This list that TFLF provides is nothing more than a list of social manipulation factors that our courts are using to socially engineer relationships between fit parents who have never been proven to be unfit. This is big government social programs on the grandest scale. What they describe is nothing less than pure socialism and the price is paid by children, by parents, and by the communities.
- Children sharing residences equally, have lower likelihood of experiencing high levels of stress. (Turunen, J. 2014)
TFLF complains that “H.B. 453 treats an infant the same as a 14 year-old.” There is nothing in H.B. 453 that changes judicial discretion of the judge. The judge has the same ability to determine when a child should not have equal time with their parents with H.B. 453 law as they do under “current law.”
TFLF claims that “child support is not determined by how many days each parent sees the child, nor should it be.” Then they go into a diatribe about reasons they feel a parent would not want to pay the other parent. If HB 453 does not affect child support then why are they worried about whether another parent wants to pay the other would not be relevant. Why even raise the issue, move on.
(This is also wrong. Does Steve have some sort of alternative facts different from the ones that the courts collect than we provide here?)
FACT: False. The “current law” does not reduce litigation. It was reported by the courts throughout Texas through their data collection and reporting requirements that family law litigation increased last year to the second highest level ever in family law. Post-judgment and modification cases saw the largest increase and are 40% of the total filings in district court, up 16% from last year according to the report made by the courts and reported here.

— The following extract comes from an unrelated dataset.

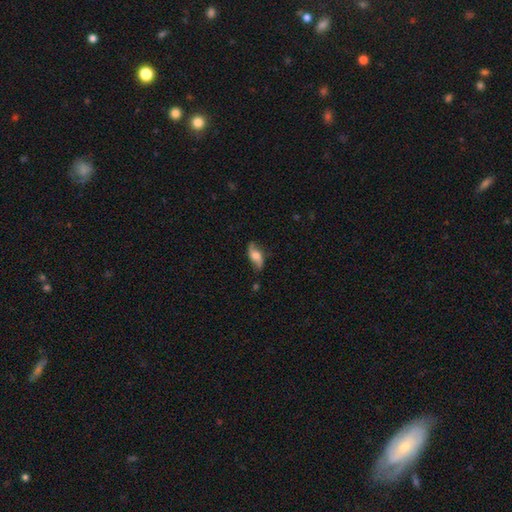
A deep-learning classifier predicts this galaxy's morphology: Smooth or featured? Predicted: featured or disk (p=0.53). Edge-on disk? Predicted: no (p=0.82). Merging? Predicted: none (p=0.71).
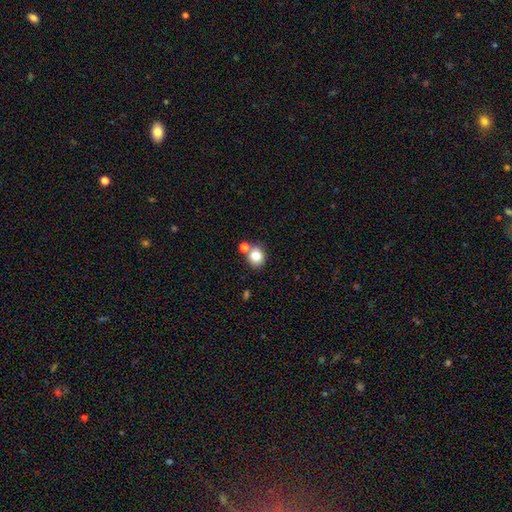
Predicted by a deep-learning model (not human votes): This appears to be a smooth galaxy with no disk features (81%) that is round (77%). Merging: none (64%).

What else isn’t The Family Law Section of the Texas Family Law Foundation telling You?
TFLF isn’t telling the legislators that family law cases take longer than any other kind of case to work its way through the system. The clearance rate for family law cases from filing to final disposition is only 75% in comparison to all other types of cases of over 94%. Every delay and dollar spent in a case is a day and a dollar taken away from a child’s life of stability, protection, and bonding with both parents equally.
What TFLF doesn’t want you to realize is that a constitutionally compliant family law system would not only dramatically reduce litigation it would dramatically reduce the number of judges we need in the system. It would lower state budgets it would lower costs for the states and it would get the state out of social engineering.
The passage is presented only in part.